◆ **Problem to work on**:
For this exercise, return only the lines in the records below from the one holding "e Hizbulá que le había sido encargada a su" through the one holding "calendrier.", including both, exactly as they appear and without pictures.

Record set START

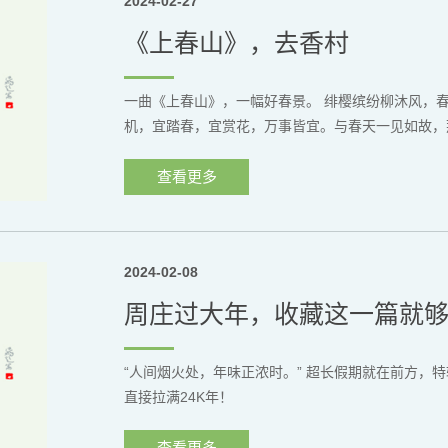
2024-02-27
《上春山》，去香村
一曲《上春山》，一幅好春景。 绯樱缤纷柳沐风，
机，宜踏春，宜赏花，万事皆宜。与春天一见如故，那
查看更多
2024-02-08
周庄过大年，收藏这一篇就
“人间烟火处，年味正浓时。” 超长假期就在前方，
直接拉满24K年！
查看更多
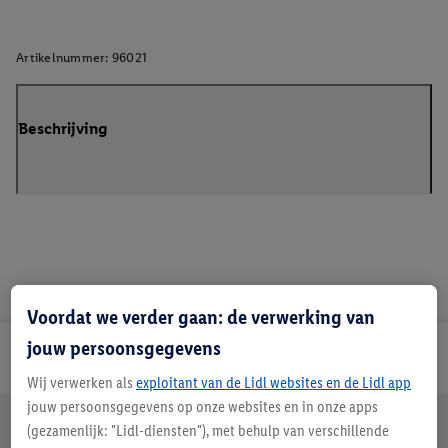
Artikelnummer:
96021
Beschrijving
Voordat we verder gaan: de verwerking van
jouw persoonsgegevens
Lidl Nieuwsbrief
Wij verwerken als
exploitant van de Lidl websites en de Lidl app
jouw persoonsgegevens op onze websites en in onze apps
Jouw voordelen bij ons als Lidl webshop klant
(gezamenlijk: "Lidl-diensten"), met behulp van verschillende
Gratis retourneren
Veilig winkelen
30 dagen bedenktijd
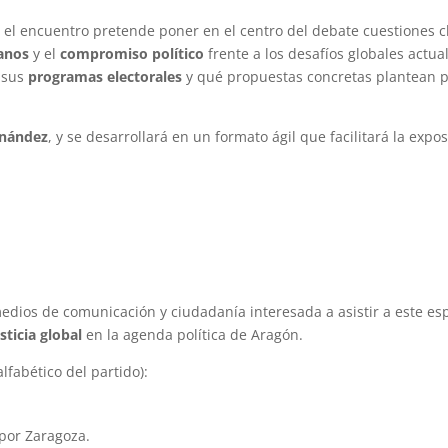
, el encuentro pretende poner en el centro del debate cuestiones 
anos
y el
compromiso político
frente a los desafíos globales actual
 sus
programas electorales
y qué propuestas concretas plantean pa
rnández
, y se desarrollará en un formato ágil que facilitará la expo
edios de comunicación y ciudadanía interesada a asistir a este espa
sticia global
en la agenda política de Aragón.
lfabético del partido):
 por Zaragoza.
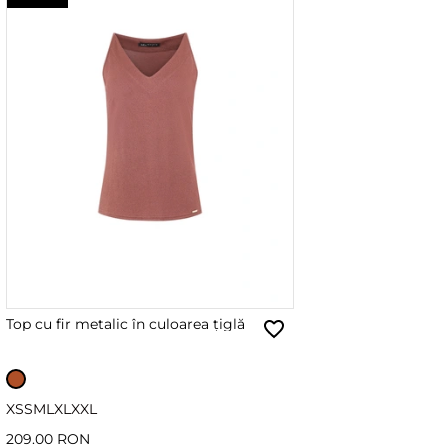
Top cu fir metalic în culoarea țiglă
XS
S
M
L
XL
XXL
209.00 RON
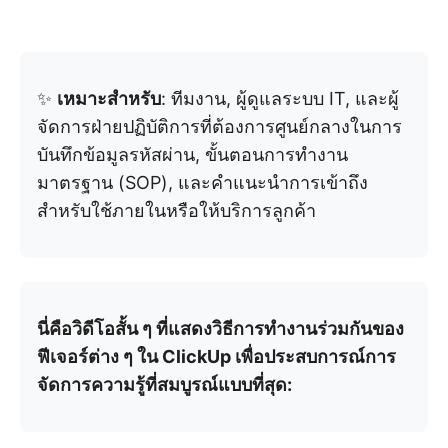
✨
เหมาะสำหรับ
: ทีมงาน, ผู้ดูแลระบบ IT, และผู้
จัดการฝ่ายปฏิบัติการที่ต้องการศูนย์กลางในการ
บันทึกข้อมูลรหัสผ่าน, ขั้นตอนการทำงาน
มาตรฐาน (SOP), และคำแนะนำการเข้าถึง
สำหรับใช้ภายในหรือให้บริการลูกค้า
นี่คือวิดีโอสั้น ๆ ที่แสดงวิธีการทำงานร่วมกันของ
ฟีเจอร์ต่าง ๆ ใน ClickUp เพื่อประสบการณ์การ
จัดการความรู้ที่สมบูรณ์แบบที่สุด:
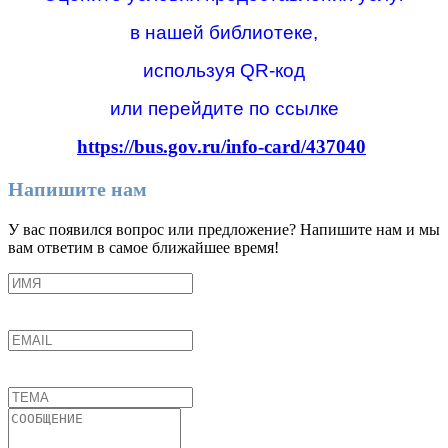
в нашей библиотеке,
используя QR-код
или перейдите по ссылке
https://bus.gov.ru/info-card/437040
Напишите нам
У вас появился вопрос или предложение? Напишите нам и мы
вам ответим в самое ближайшее время!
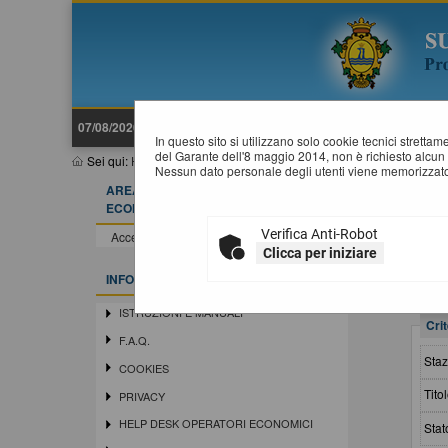
07/08/2026 23:23
In questo sito si utilizzano solo cookie tecnici stretta
del Garante dell'8 maggio 2014, non è richiesto alcun 
Sei qui:
Home
»
Procedure d'appalto e contratti
»
Avvisi pubblici
Nessun dato personale degli utenti viene memorizzato
AREA RISERVATA OPERATORE
A
ECONOMICO
Verifica Anti-Robot
Accedi - Registrati
Clicca per iniziare
INFORMAZIONI
ISTRUZIONI E MANUALI
Crit
F.A.Q.
Staz
COOKIES
Titol
PRIVACY
HELP DESK OPERATORI ECONOMICI
Stat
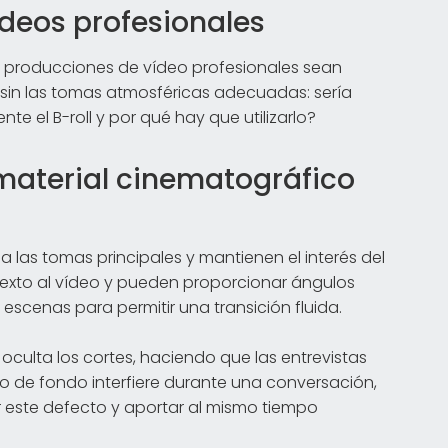
vídeos profesionales
las producciones de vídeo profesionales sean
 sin las tomas atmosféricas adecuadas: sería
e el B-roll y por qué hay que utilizarlo?
 material cinematográfico
las tomas principales y mantienen el interés del
exto al vídeo y pueden proporcionar ángulos
escenas para permitir una transición fluida.
 oculta los cortes, haciendo que las entrevistas
ido de fondo interfiere durante una conversación,
r este defecto y aportar al mismo tiempo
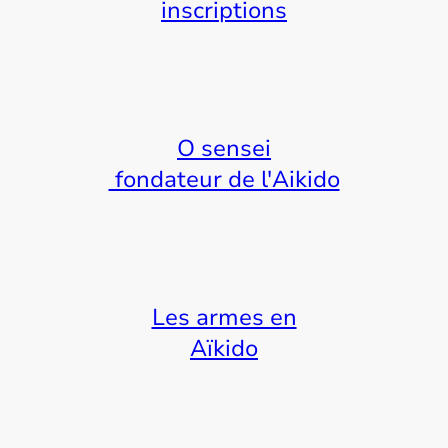
inscriptions
O sensei
fondateur de l'Aikido
Les armes en
Aïkido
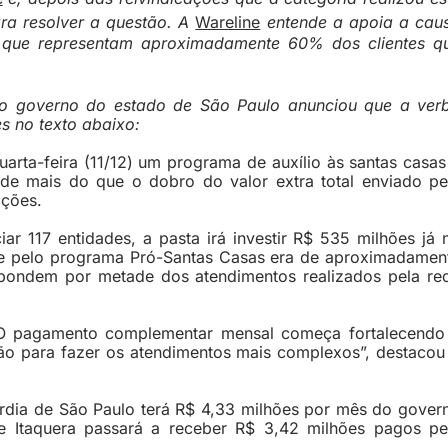
ra resolver a questão. A
Wareline
entende a apoia a cau
s, que representam aproximadamente 60% dos clientes q
, o governo do estado de São Paulo anunciou que a ver
s no texto abaixo:
arta-feira (11/12) um programa de auxílio às santas casas
e de mais do que o dobro do valor extra total enviado pe
ições.
ar 117 entidades, a pasta irá investir R$ 535 milhões já 
te pelo programa Pró-Santas Casas era de aproximadamen
spondem por metade dos atendimentos realizados pela re
 O pagamento complementar mensal começa fortalecendo
ção para fazer os atendimentos mais complexos”, destacou
córdia de São Paulo terá R$ 4,33 milhões por mês do gover
e Itaquera passará a receber R$ 3,42 milhões pagos pe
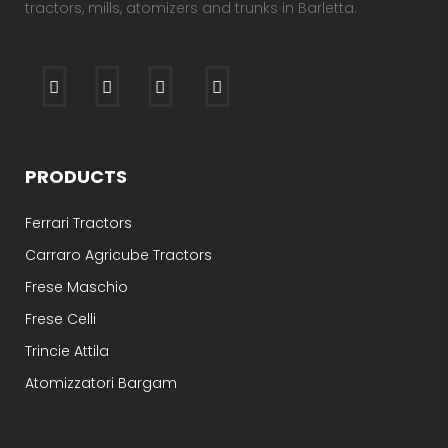
tractors, mills, atomizers and trunks in Barletta.
PRODUCTS
Ferrari Tractors
Carraro Agricube Tractors
Frese Maschio
Frese Celli
Trincie Attila
Atomizzatori Bargam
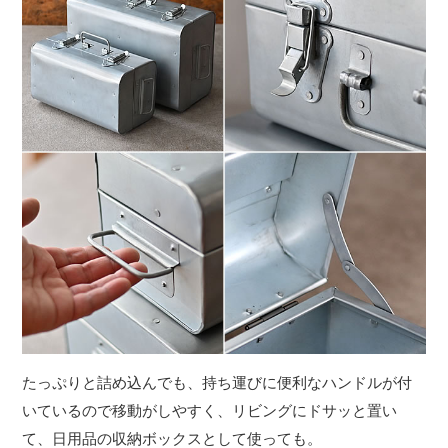
たっぷりと詰め込んでも、持ち運びに便利なハンドルが付
いているので移動がしやすく、リビングにドサッと置い
て、日用品の収納ボックスとして使っても。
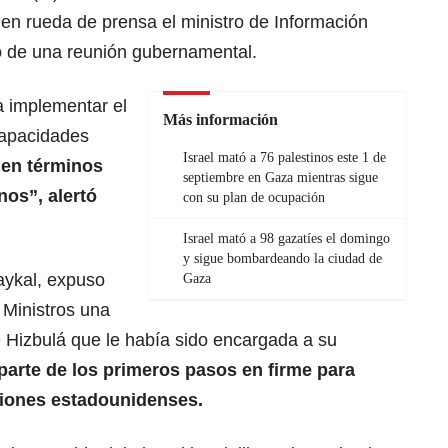
 en rueda de prensa el ministro de Información
no de una reunión gubernamental.
 implementar el
Más información
capacidades
Israel mató a 76 palestinos este 1 de
 en términos
septiembre en Gaza mientras sigue
nos”, alertó
con su plan de ocupación
Israel mató a 98 gazatíes el domingo
y sigue bombardeando la ciudad de
aykal,
expuso
Gaza
 Ministro
s una
e Hizbulá que le había sido encargada a su
arte de los primeros pasos en firme para
esiones estadounidenses.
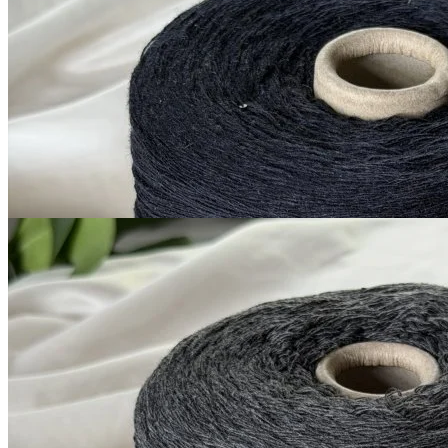
кашемир 10%, меринос 70%, шёлк 20%
В наличии 11280
+ пайетки
гр
380 м/100 г
тёмно-синий близкий к
черному
1 200
₽
за 100 г
Купить
G&G Filati
Silver Plus
кашемир 10%, меринос 70%, шёлк 20%
В наличии 11408
+ пайетки
гр
380 м/100 г
темно-серый
1 200
₽
за 100 г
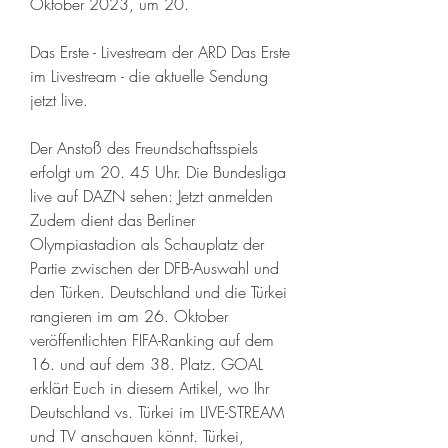
Oktober 2023, um 20. 
Das Erste - Livestream der ARD Das Erste 
im Livestream - die aktuelle Sendung 
jetzt live.
Der Anstoß des Freundschaftsspiels 
erfolgt um 20. 45 Uhr. Die Bundesliga 
live auf DAZN sehen: Jetzt anmelden 
Zudem dient das Berliner 
Olympiastadion als Schauplatz der 
Partie zwischen der DFB-Auswahl und 
den Türken. Deutschland und die Türkei 
rangieren im am 26. Oktober 
veröffentlichten FIFA-Ranking auf dem 
16. und auf dem 38. Platz. GOAL 
erklärt Euch in diesem Artikel, wo Ihr 
Deutschland vs. Türkei im LIVE-STREAM 
und TV anschauen könnt. Türkei, 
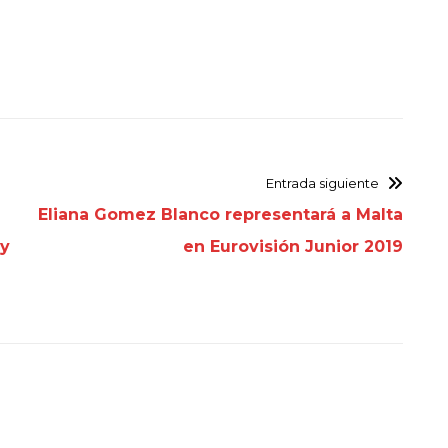
Entrada siguiente
Eliana Gomez Blanco representará a Malta
ly
en Eurovisión Junior 2019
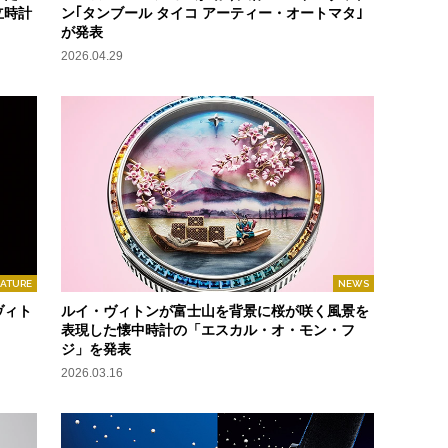
立時計
ン｢タンブール タイコ アーティー・オートマタ｣
が発表
2026.04.29
EATURE
NEWS
ヴィト
ルイ・ヴィトンが富士山を背景に桜が咲く風景を
表現した懐中時計の「エスカル・オ・モン・フ
ジ」を発表
2026.03.16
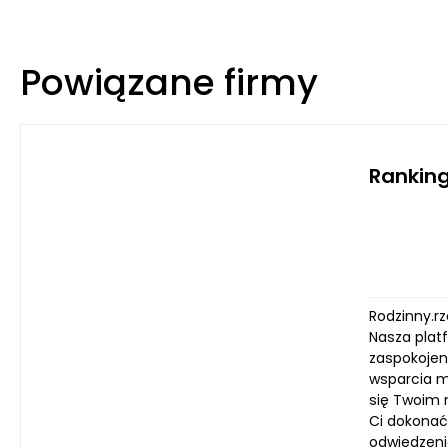
Powiązane firmy
Ranking
Rodzinny.r
Nasza plat
zaspokojen
wsparcia m
się Twoim 
Ci dokonać
odwiedzenia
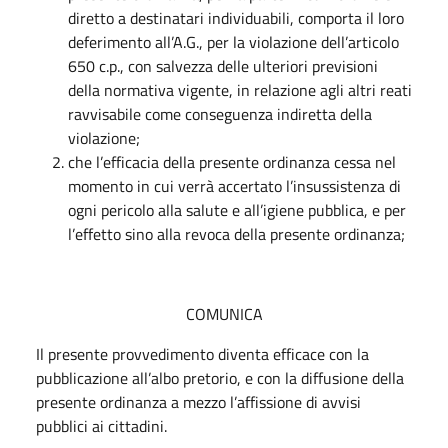
diretto a destinatari individuabili, comporta il loro
deferimento all’A.G., per la violazione dell’articolo
650 c.p., con salvezza delle ulteriori previsioni
della normativa vigente, in relazione agli altri reati
ravvisabile come conseguenza indiretta della
violazione;
che l’efficacia della presente ordinanza cessa nel
momento in cui verrà accertato l’insussistenza di
ogni pericolo alla salute e all’igiene pubblica, e per
l’effetto sino alla revoca della presente ordinanza;
COMUNICA
Il presente provvedimento diventa efficace con la
pubblicazione all’albo pretorio, e con la diffusione della
presente ordinanza a mezzo l’affissione di avvisi
pubblici ai cittadini.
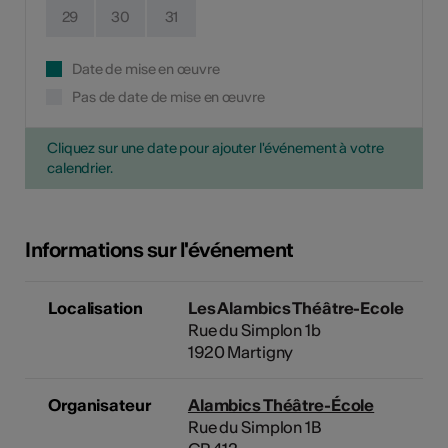
29
30
31
Date de mise en œuvre
Pas de date de mise en œuvre
Cliquez sur une date pour ajouter l'événement à votre
calendrier.
Informations sur l'événement
Localisation
Les Alambics Théâtre-Ecole
Rue du Simplon 1b
1920 Martigny
Organisateur
Alambics Théâtre-École
Rue du Simplon 1B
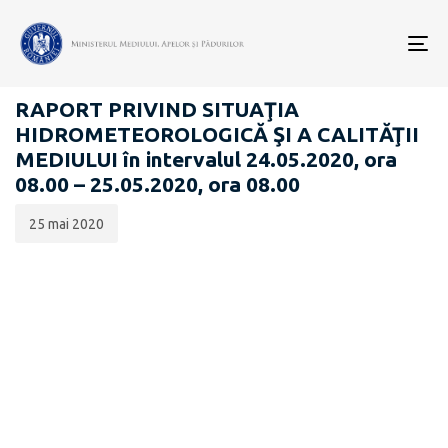
Data
CATEGORIA:
publicării:
To
RAPOARTE ZILNICE STAREA MEDIULUI
nav
RAPORT PRIVIND SITUAŢIA
HIDROMETEOROLOGICĂ ŞI A CALITĂŢII
MEDIULUI în intervalul 24.05.2020, ora
08.00 – 25.05.2020, ora 08.00
25 mai 2020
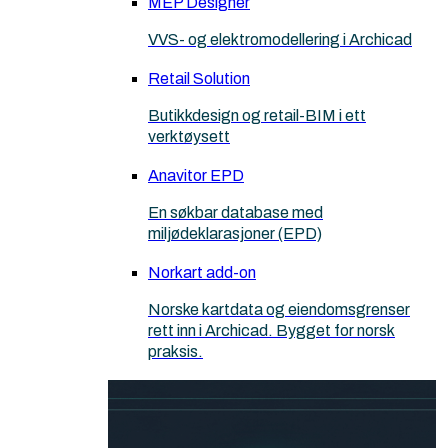
MEP Designer
VVS- og elektromodellering i Archicad
Retail Solution
Butikkdesign og retail-BIM i ett
verktøysett
Anavitor EPD
En søkbar database med
miljødeklarasjoner (EPD)
Norkart add-on
Norske kartdata og eiendomsgrenser
rett inn i Archicad. Bygget for norsk
praksis.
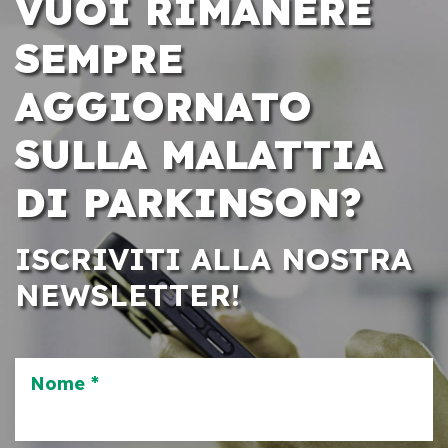
VUOI RIMANERE
SEMPRE
AGGIORNATO
SULLA MALATTIA
DI PARKINSON?
ISCRIVITI ALLA NOSTRA
NEWSLETTER!
Nome *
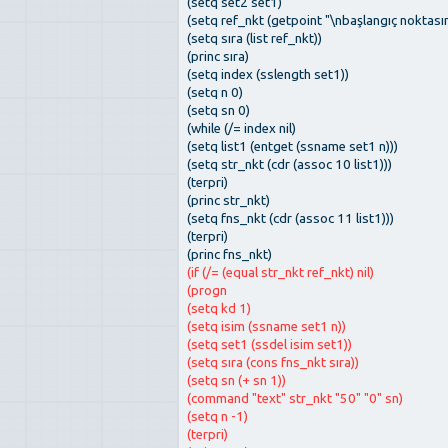
(setq set2 set1)
(setq ref_nkt (getpoint "\nbaşlangıç noktasını
(setq sıra (list ref_nkt))
(princ sıra)
(setq index (sslength set1))
(setq n 0)
(setq sn 0)
(while (/= index nil)
(setq list1 (entget (ssname set1 n)))
(setq str_nkt (cdr (assoc 10 list1)))
(terpri)
(princ str_nkt)
(setq fns_nkt (cdr (assoc 11 list1)))
(terpri)
(princ fns_nkt)
(if (/= (equal str_nkt ref_nkt) nil)
(progn
(setq kd 1)
(setq isim (ssname set1 n))
(setq set1 (ssdel isim set1))
(setq sıra (cons fns_nkt sıra))
(setq sn (+ sn 1))
(command "text" str_nkt "50" "0" sn)
(setq n -1)
(terpri)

Record set END

◆ **Response box**:
e Hizbulá que le había sido encargada a su
arte de los primeros pasos en firme para
esiones estadounidenses.
кашемир 10%, меринос 70%, шёлк 20%
В наличии 11280
+ пайетки
гр
380 м/100 г
тёмно-синий близкий к
черному
1 200
₽
за 100 г
Купить
G&G Filati
Silver Plus
кашемир 10%, меринос 70%, шёлк 20%
В наличии 11408
+ пайетки
гр
380 м/100 г
темно-серый
1 200
₽
за 100 г
Oktober 2023, um 20. 
Das Erste - Livestream der ARD Das Erste 
im Livestream - die aktuelle Sendung 
jetzt live.
Der Anstoß des Freundschaftsspiels 
erfolgt um 20. 45 Uhr. Die Bundesliga 
live auf DAZN sehen: Jetzt anmelden 
Zudem dient das Berliner 
Olympiastadion als Schauplatz der 
Partie zwischen der DFB-Auswahl und 
den Türken. Deutschland und die Türkei 
rangieren im am 26. Oktober 
veröffentlichten FIFA-Ranking auf dem 
16. und auf dem 38. Platz. GOAL 
erklärt Euch in diesem Artikel, wo Ihr 
Deutschland vs. Türkei im LIVE-STREAM 
und TV anschauen könnt. Türkei, 
Entrada siguiente
Eliana Gomez Blanco representará a Malta
ly
en Eurovisión Junior 2019
立時計
ン｢タンブール タイコ アーティー・オートマタ｣
が発表
2026.04.29
EATURE
NEWS
ヴィト
ルイ・ヴィトンが富士山を背景に桜が咲く風景を
表現した懐中時計の「エスカル・オ・モン・フ
ジ」を発表
2026.03.16
Powiązane firmy
Ranking
Rodzinny.r
Nasza plat
zaspokojen
wsparcia m
się Twoim 
Ci dokonać
odwiedzenia
diretto a destinatari individuabili, comporta il loro
deferimento all’A.G., per la violazione dell’articolo
650 c.p., con salvezza delle ulteriori previsioni
della normativa vigente, in relazione agli altri reati
ravvisabile come conseguenza indiretta della
violazione;
che l’efficacia della presente ordinanza cessa nel
momento in cui verrà accertato l’insussistenza di
ogni pericolo alla salute e all’igiene pubblica, e per
l’effetto sino alla revoca della presente ordinanza;
COMUNICA
Il presente provvedimento diventa efficace con la
pubblicazione all’albo pretorio, e con la diffusione della
presente ordinanza a mezzo l’affissione di avvisi
pubblici ai cittadini.
29
30
31
Date de mise en œuvre
Pas de date de mise en œuvre
Cliquez sur une date pour ajouter l'événement à votre
calendrier.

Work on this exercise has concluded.